- Cover of the first issue focusing on the Horacic Park story.

Publication information
- Publisher: Panini Comics
- Format: Ongoing series
- Genre: Humor/comedy;
- Publication date: 2007–2020
- No. of issues: 70

Creative team
- Created by: Mauricio de Sousa

= Clássicos do Cinema - Turma da Mônica =

Series of comic books

Clássicos do Cinema - Turma da Mônica was a Brazilian series of comic books created by Mauricio de Sousa and published by Panini Comics between 2007 and 2020. The series follows the characters of Monica and Friends, who themselves play characters from popular films, such as Jurassic Park, Star Wars, Batman Forever, The Terminator, etc.
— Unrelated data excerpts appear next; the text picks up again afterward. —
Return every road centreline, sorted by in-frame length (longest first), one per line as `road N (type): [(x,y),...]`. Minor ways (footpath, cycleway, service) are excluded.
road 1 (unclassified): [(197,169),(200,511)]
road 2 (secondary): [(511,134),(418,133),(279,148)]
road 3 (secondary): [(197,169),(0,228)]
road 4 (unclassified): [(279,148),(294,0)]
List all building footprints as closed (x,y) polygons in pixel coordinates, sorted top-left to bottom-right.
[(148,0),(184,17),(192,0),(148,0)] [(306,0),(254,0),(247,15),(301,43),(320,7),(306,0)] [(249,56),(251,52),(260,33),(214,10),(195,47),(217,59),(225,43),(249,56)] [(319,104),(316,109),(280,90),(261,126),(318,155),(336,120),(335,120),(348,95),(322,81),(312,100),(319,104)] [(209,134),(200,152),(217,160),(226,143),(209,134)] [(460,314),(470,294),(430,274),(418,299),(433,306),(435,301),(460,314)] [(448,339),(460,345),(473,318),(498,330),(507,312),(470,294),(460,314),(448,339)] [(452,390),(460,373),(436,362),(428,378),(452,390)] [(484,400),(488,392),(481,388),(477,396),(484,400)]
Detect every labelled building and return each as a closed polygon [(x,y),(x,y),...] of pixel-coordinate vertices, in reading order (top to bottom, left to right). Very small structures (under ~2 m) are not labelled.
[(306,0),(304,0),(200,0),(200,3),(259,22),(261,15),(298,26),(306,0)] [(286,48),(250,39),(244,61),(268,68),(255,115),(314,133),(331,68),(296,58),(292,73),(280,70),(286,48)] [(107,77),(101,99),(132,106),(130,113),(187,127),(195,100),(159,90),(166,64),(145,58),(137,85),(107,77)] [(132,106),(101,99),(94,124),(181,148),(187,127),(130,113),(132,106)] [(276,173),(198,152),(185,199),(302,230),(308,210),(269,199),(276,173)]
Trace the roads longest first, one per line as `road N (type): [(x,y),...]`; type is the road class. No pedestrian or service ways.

These parodies focused on comedy with a high use of pop references. Most of the issues had new stories, but some were older stories published in other comic books related to the issue's theme film. Starting in April 2007, the series was initially bi-monthly, but since August 2014, it became quarterly.

The title initially began as a spiritual successor to Gibizão da Turma da Mônica, which was published quarterly between 1996 and 2001 by Editora Globo, who republished some stories that were based on films. The stories published in Gibizão were satires of films, classic literary works, and other themes. The title became popular enough that in 1997, the magazine won the Prêmio Angelo Agostini for "best launch", and the Troféu HQ Mix for "best editorial project".

== Issues ==
Each issue is known for featuring stories centered around different blockbuster films. Two original stories that included continuity were Horacic Park, being an adaptation of the Jurassic Park trilogy, and Coelhada nas Estrelas, adapting the Star Wars saga.

=== Horacic Park ===
The first Horacic Park story was originally published in October 1993 in issue #82 of the Mônica comic book published by Globo. It was an adaptation of the first Jurassic Park film and was later republished in February 1997 in issue #5 of Gibizão, and again in April 2007 in the first issue of Clássicos do Cinema. In later editions, new stories were created adapting the two subsequent films in the trilogy. All stories feature crossovers between Monica and Friends and Horacio's World.

In the first story, Mauricio de Sousa finds a way to bring the dinosaurs back to life with the help of Franklin by creating a technology capable of turning his dinosaur drawings into real dinosaurs. Mauricio decides to create a dinosaur park on an island known as Solar and invites Monica, Jimmy Five, Smudge, and Maggy to visit the island. However, they are surprised by Captain Fray who has taken over the studio with the help of a Tyrannosaurus rex, intending to use the technology to dominate the world using the dinosaurs. His plans are ruined with the help of Franklin, who finds a way to turn Horacio into a giant, scaring Captain Fray's T-Rex sidekick. Mauricio then decides to give up on making a dinosaur park and changes his plan to create a park for Monica.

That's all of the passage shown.